4.9. OCR and ECAR Measurements in Cis P and Cis R Cells
OE33 Cis P and OE33 Cis R cells were seeded in five wells per treatment group at a density of 18,000 and 20,000 cells/well, respectively, in 24-well cell culture XFe24 microplates (Agilent Technologies, Santa Clara, CA, USA) at a volume of 100 μL and allowed to adhere at 37 °C in 5% CO2/95% air. Five hours later, an additional 150 μL/well complete cell culture RPMI medium was added. Following 48 h of incubation, media was removed and cells were washed with unbuffered Dulbecco’s Modified Eagle’s medium (DMEM) supplemented with 10 mM of glucose and 10 mM of sodium pyruvate, (pH 7.4) and incubated for one hour at 37 °C in a CO2-free incubator. The oxygen consumption rate (OCR) and extracellular acidification rate (ECAR) were measured using a Seahorse Biosciences XFe24 Extracellular Flux Analyser (Agilent Technologies, Santa Clara, CA, USA). Three basal measurements of OCR and ECAR were taken over 24 min consisting of three repeats of mix (three min)/wait (2 min)/measurement (3 min) to establish basal respiration. Three additional measurements were obtained following the injection of three mitochondrial inhibitors including oligomycin (Sigma Aldrich, Missouri, USA), antimycin-A (Sigma Aldrich, Missouri, USA) and an uncoupling agent Carbonyl cyanide 4-(trifluoromethoxy)phenylhydrazone (FCCP) (Sigma Aldrich, Missouri, USA). ATP turnover was calculated by subtracting the OCR post oligomycin injection from baseline OCR prior to oligomycin addition. Proton leak was calculated by subtracting OCR post antimycin-A addition from OCR post oligomycin addition. Maximal respiration was calculated by subtracting OCR post antimycin addition from OCR post FCCP addition. Non-mitochondrial respiration was determined as the OCR value post antimycin-A addition. All of the measurements were normalised to cell number using the crystal violet assay, transferring the eluted stain to a 96-well plate before reading. For seahorse experiments carried out under (0.5% O2) hypoxia, cells were seeded under normoxic conditions and allowed to adhere for 6 h at 37 °C 5% CO2/95% air, following which time they were placed at 37 °C 0.5% O2 5% CO2 in the H35 Don whitley hypoxstation for 48 h, and seahorse measurements were carried out under hypoxia (0.5% O2) in the i2 Whitley station using the same protocol for measuring rate as described for normoxic conditions.
4.10. Crystal Violet
Cells were fixed with 1% glutaraldehyde (Sigma-Aldrich, Missouri, USA) for 15 min at RT. The fixative was removed, and cells were washed with PBS and stained with 0.1% crystal violet for 30 min at RT. Plates were left to air dry and incubated with 50 µL of 1% Triton X-100 in PBS on a plate shaker for 30 min at RT. Absorbance was read at 595 nm on a VersaMax microplate reader (Molecular Devices, Sunnyvale, CA, USA).

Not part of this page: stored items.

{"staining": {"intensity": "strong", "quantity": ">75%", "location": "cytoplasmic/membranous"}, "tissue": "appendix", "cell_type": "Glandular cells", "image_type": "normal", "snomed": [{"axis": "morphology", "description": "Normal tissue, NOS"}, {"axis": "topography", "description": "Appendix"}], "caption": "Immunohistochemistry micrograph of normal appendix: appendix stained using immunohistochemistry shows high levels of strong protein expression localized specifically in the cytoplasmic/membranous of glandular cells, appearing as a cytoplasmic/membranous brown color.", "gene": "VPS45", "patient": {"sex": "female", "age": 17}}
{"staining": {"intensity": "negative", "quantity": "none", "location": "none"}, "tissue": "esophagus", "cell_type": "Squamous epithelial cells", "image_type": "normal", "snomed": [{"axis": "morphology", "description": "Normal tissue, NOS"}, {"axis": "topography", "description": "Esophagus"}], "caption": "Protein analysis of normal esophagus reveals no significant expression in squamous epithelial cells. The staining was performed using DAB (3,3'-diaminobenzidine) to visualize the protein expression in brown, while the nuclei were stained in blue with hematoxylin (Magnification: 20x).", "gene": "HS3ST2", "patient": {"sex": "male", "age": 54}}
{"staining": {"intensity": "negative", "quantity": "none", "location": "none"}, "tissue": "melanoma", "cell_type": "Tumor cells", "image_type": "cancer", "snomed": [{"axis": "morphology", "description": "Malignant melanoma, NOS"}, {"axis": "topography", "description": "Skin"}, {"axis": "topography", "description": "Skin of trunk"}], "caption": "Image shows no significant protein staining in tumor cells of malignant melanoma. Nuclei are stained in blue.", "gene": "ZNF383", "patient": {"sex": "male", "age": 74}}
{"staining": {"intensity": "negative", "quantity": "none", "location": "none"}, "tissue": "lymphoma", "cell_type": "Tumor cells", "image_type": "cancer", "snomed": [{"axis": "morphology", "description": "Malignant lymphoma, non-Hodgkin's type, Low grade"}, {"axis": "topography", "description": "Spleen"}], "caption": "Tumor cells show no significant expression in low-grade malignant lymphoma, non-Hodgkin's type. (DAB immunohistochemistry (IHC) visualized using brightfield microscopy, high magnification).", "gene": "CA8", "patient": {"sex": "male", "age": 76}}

4.11. Statistical Analysis
Statistical analysis was performed using GraphPad Prism version 5 software (GraphPad Software, CA, USA). Scientific data were expressed as mean ± standard error of the mean (SEM). SEM was calculated as the standard deviation of the original samples divided by the square root of the sample size. Specific statistical tests used are indicated in figure legends. For all of the statistical analysis, differences were considered statistically significant at p < 0.05.